### DOCUMENTO DE ORIGEM
*****

Os Tupi da costa
Quando os primeiros europeus aportaram na costa atlântica sul-americana, eles encontraram principalmente povos tupi, que se distribuíam do atual estado do Maranhão, ao norte, ao de São Paulo, ao sul. Esses povos falavam línguas bastante próximas entre si, talvez vários dialetos de uma mesma língua, que passou a ser conhecida como Tupi Antigo. Tupinambá, Tupiniquim, Caeté, Temiminó e Potiguar eram algumas das denominações com que diferentes grupos de povo tupi aparecem nas fontes dos séculos XVI e XVII. De maneira geral, eles ficaram conhecidos como os Tupi da costa.
Embora os primeiros contatos entre os Tupi da costa e os invasores europeus (portugueses e franceses sobretudo) tenham sido pacíficos, não tardou para essas populações originárias sofressem as terríveis consequências da colonização. Guerras, epidemias, escravização, catequização e aldeamento forçado tiveram um impacto desastroso entre os Tupi da costa, que contudo lutaram como puderam contra os invasores. Parte significativa das populações morreu em decorrência de guerras, epidemias e campanhas de apresamento. Outra parte fugiu para o interior do país. Apesar de terem sido considerados praticamente desaparecidos da costa brasileira desde o final do século XVII, ainda hoje há povos herdeiros dos antigos tupi, como os Tupiniquim do Espírito Santo e os Tupinambá da Bahia.
Durante os séculos XVI e XVII, cronistas, viajantes, missionários, colonos e administradores coloniais documentaram muitos aspectos dos Tupi da costa. Por meio dessas fontes, é possível acessar o modo como esses povos viviam, que ainda é pouco conhecido da maioria dos brasileiros e bem diferente tanto da imagem estigmatizadora de que eram ferozes canibais quanto da imagem que os idealiza como bons selvagens. Nesta série de publicações, o Blog da BBM resgatará vários desses aspectos dos Tupi da costa presentes nas fontes quinhentistas e seiscentistas.
Indumentárias
Yves d’Evreux
Viagem ao norte do Brasil feita nos anos de 1613 a 1614
Estes povos, e não só eles, porém geralmente todos os Indios do Brazil, tem por costume cortar o corpo, e recorta-lo tão lindamente, que os costureiros, e alfaiates, embora. hábeis em sua profissão, buscam imitá-los no corte dos seus vestidos.

*****

(Itens de um conjunto de dados)
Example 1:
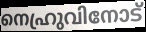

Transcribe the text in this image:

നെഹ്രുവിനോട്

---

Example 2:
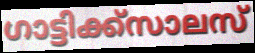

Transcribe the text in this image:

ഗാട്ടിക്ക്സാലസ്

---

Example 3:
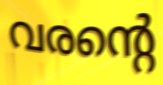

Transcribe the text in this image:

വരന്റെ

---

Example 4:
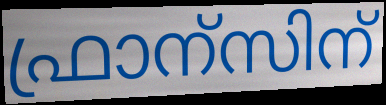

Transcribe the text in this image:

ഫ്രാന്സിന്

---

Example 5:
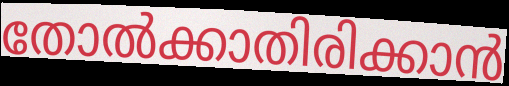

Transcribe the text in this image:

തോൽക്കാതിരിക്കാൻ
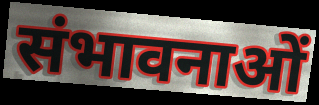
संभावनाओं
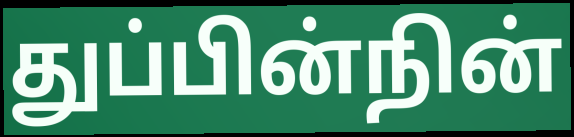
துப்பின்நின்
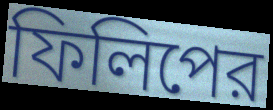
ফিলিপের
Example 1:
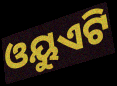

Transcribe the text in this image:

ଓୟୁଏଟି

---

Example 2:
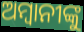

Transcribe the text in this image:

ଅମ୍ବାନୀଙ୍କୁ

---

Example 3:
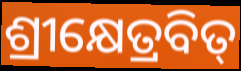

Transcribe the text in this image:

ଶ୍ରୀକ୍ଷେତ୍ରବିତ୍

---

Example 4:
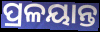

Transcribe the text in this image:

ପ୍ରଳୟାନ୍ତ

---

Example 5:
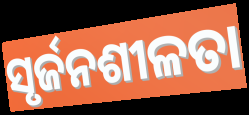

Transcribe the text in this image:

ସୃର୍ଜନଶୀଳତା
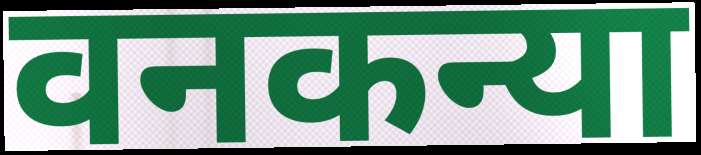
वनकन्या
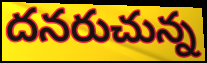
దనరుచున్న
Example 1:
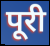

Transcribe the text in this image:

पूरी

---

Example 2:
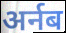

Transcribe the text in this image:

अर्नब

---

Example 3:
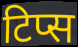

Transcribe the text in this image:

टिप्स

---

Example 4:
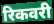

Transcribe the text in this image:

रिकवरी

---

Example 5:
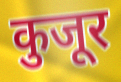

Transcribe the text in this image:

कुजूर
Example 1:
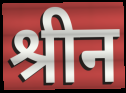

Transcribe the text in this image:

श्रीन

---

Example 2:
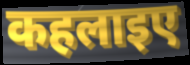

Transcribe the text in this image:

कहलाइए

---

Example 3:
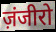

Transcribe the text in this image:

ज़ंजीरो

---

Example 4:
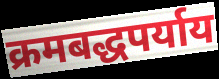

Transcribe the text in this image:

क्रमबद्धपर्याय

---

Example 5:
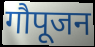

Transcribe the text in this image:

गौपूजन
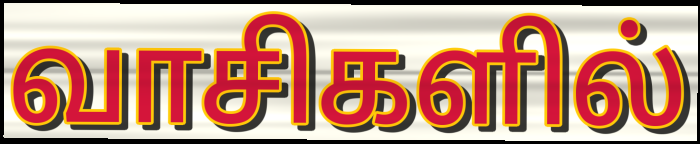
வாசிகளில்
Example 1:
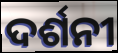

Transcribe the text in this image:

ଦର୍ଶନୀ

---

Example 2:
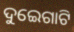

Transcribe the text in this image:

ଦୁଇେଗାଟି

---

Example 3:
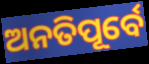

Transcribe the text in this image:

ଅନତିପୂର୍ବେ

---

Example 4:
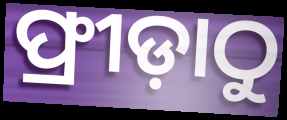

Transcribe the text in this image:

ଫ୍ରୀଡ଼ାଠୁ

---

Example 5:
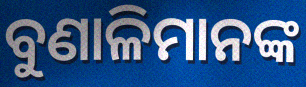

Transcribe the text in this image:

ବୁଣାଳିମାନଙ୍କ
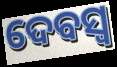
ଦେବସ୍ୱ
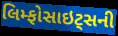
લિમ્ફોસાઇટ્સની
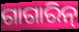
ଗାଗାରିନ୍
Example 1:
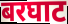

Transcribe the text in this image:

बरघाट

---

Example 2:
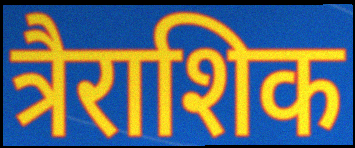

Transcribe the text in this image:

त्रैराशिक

*****

### TAREFA
No texto sobre os Tupi da costa, reescreva de forma mais breve o parágrafo que começa com "Embora os primeiros contatos", preservando seus fatos principais.

### RESPOSTA DO EXERCÍCIO
Os primeiros contatos entre os Tupi da costa e os europeus, sobretudo portugueses e franceses, foram pacíficos, mas a colonização logo trouxe consequências terríveis. Guerras, epidemias, escravização, catequização e aldeamento forçado tiveram impacto desastroso sobre esses povos, que resistiram como puderam. Grande parte morreu em guerras, epidemias e campanhas de apresamento, e outra parte fugiu para o interior. Embora tidos como praticamente desaparecidos da costa desde o final do século XVII, ainda hoje existem povos herdeiros dos antigos tupi, como os Tupiniquim do Espírito Santo e os Tupinambá da Bahia.